Give the lines, starting at the first one and ending at the line containing "name author: (Sw.) Gould & C.A. Clark", and no others, as a two-column CSV with the headers field and value. Use one row per line, put each entry in its own quoted field, and turn any line breaks into spaces.

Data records
|---|
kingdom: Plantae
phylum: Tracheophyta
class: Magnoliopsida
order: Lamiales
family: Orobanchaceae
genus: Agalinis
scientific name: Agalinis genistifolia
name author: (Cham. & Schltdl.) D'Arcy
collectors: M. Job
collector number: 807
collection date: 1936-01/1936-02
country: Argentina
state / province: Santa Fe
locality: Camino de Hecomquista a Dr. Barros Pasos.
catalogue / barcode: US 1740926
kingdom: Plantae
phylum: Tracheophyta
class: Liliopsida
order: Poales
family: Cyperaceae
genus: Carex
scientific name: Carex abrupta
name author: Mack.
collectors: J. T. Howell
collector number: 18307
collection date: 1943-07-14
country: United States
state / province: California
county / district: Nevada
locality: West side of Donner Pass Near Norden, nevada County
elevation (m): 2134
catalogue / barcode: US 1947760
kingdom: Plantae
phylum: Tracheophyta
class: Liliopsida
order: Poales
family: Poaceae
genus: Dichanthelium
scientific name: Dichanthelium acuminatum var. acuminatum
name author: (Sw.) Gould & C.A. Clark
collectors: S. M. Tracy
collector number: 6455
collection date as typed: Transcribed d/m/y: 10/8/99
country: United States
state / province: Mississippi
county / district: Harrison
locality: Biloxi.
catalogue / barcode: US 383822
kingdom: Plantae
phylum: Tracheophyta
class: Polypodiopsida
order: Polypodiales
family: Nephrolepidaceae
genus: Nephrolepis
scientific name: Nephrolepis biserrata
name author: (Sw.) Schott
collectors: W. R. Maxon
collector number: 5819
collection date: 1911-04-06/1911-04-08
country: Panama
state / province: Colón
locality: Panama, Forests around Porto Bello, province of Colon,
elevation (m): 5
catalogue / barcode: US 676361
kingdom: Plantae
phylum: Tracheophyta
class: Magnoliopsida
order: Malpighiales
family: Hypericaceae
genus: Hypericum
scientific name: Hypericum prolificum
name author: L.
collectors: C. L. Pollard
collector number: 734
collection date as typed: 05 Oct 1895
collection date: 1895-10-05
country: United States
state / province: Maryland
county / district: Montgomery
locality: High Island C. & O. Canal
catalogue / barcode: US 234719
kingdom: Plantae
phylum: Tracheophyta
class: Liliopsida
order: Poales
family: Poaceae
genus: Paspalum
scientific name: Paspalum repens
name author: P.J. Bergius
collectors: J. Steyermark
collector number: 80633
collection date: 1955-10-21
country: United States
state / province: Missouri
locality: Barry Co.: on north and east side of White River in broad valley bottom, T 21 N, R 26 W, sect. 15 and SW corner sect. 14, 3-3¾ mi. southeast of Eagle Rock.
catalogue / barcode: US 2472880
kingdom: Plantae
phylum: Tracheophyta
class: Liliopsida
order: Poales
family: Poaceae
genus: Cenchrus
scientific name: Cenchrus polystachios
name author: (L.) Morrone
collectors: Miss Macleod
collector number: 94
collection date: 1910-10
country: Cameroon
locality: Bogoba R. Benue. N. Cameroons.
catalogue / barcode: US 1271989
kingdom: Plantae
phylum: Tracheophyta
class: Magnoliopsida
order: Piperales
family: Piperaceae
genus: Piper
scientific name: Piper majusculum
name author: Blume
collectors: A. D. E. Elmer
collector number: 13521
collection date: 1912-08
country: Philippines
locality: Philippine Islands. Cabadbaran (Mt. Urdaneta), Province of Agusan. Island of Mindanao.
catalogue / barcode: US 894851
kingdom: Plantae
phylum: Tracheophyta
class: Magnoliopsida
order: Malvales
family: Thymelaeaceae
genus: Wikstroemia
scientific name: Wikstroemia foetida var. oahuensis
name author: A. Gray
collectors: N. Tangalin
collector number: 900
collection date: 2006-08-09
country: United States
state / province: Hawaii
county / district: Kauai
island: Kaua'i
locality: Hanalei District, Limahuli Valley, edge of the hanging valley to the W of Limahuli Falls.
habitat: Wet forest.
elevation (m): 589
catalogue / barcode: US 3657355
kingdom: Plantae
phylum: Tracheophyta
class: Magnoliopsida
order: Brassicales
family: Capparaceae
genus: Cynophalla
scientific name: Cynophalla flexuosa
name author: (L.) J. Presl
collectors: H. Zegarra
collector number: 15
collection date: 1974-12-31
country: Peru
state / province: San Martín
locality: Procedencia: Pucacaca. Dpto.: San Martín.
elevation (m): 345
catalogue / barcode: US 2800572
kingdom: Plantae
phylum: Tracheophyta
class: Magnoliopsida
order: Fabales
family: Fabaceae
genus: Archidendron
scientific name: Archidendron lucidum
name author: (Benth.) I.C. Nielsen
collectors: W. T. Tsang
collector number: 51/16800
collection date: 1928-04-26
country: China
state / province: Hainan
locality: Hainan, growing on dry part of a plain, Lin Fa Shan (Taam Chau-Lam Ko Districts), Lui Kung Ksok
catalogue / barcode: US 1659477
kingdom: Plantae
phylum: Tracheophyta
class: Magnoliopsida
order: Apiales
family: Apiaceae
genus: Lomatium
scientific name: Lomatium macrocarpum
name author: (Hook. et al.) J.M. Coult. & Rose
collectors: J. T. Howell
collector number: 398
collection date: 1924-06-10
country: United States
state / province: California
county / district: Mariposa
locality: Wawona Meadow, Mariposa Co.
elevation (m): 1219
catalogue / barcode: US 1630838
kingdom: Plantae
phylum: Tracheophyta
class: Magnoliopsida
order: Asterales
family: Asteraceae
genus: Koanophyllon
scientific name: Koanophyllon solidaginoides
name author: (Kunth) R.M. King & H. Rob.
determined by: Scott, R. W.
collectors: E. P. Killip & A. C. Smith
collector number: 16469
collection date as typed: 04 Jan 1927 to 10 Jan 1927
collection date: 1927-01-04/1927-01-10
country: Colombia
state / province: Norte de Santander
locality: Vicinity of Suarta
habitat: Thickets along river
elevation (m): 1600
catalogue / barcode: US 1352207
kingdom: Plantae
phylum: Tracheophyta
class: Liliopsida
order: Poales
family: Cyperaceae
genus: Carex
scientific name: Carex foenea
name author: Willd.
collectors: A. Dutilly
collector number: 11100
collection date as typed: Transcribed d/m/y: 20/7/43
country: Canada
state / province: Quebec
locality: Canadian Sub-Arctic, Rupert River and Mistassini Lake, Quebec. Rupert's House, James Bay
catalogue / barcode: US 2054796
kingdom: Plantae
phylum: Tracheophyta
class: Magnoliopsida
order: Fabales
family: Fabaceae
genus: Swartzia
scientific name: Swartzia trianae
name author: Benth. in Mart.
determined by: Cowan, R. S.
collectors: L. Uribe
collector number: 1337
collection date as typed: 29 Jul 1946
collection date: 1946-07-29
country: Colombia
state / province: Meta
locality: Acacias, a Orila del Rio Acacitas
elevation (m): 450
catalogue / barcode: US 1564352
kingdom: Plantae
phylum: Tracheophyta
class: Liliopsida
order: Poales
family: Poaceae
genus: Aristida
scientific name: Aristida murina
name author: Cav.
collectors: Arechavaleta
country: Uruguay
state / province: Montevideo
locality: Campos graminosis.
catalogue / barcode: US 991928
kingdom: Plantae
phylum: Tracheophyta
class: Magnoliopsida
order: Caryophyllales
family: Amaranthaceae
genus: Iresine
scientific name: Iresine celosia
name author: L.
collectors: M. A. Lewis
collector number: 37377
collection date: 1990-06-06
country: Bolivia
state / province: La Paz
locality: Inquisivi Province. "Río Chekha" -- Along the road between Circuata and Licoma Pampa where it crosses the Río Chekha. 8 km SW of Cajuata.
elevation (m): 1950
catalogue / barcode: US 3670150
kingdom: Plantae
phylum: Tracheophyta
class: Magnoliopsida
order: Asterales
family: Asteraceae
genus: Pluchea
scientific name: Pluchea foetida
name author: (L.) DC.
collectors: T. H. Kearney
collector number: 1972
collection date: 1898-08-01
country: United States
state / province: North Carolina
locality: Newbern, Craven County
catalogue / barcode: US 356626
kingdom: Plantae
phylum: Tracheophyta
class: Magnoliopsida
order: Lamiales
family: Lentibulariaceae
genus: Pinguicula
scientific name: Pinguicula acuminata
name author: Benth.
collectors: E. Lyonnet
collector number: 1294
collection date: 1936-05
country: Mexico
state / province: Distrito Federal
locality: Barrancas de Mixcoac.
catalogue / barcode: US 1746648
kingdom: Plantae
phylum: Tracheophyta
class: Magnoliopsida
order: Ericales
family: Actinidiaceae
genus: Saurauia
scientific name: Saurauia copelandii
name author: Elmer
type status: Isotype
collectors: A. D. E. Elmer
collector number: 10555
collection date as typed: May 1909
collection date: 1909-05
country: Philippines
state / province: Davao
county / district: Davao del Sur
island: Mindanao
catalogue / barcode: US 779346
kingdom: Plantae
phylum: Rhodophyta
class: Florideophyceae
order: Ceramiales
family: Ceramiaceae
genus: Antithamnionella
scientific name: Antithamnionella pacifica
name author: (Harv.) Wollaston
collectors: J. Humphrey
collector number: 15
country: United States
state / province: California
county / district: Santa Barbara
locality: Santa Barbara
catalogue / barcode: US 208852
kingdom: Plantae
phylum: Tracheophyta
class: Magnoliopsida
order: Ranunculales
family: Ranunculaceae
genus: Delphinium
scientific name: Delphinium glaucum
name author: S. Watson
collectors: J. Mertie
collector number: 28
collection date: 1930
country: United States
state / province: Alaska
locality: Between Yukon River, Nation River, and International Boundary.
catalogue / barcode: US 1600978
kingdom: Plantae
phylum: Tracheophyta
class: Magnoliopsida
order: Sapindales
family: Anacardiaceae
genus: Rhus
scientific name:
|---|
#### [ANSWER IN FULL]
field,value
"kingdom:","Plantae"
"phylum:","Tracheophyta"
"class:","Magnoliopsida"
"order:","Lamiales"
"family:","Orobanchaceae"
"genus:","Agalinis"
"scientific name:","Agalinis genistifolia"
"name author:","(Cham. & Schltdl.) D'Arcy"
"collectors:","M. Job"
"collector number:","807"
"collection date:","1936-01/1936-02"
"country:","Argentina"
"state / province:","Santa Fe"
"locality:","Camino de Hecomquista a Dr. Barros Pasos."
"catalogue / barcode:","US 1740926"
"kingdom:","Plantae"
"phylum:","Tracheophyta"
"class:","Liliopsida"
"order:","Poales"
"family:","Cyperaceae"
"genus:","Carex"
"scientific name:","Carex abrupta"
"name author:","Mack."
"collectors:","J. T. Howell"
"collector number:","18307"
"collection date:","1943-07-14"
"country:","United States"
"state / province:","California"
"county / district:","Nevada"
"locality:","West side of Donner Pass Near Norden, nevada County"
"elevation (m):","2134"
"catalogue / barcode:","US 1947760"
"kingdom:","Plantae"
"phylum:","Tracheophyta"
"class:","Liliopsida"
"order:","Poales"
"family:","Poaceae"
"genus:","Dichanthelium"
"scientific name:","Dichanthelium acuminatum var. acuminatum"
"name author:","(Sw.) Gould & C.A. Clark"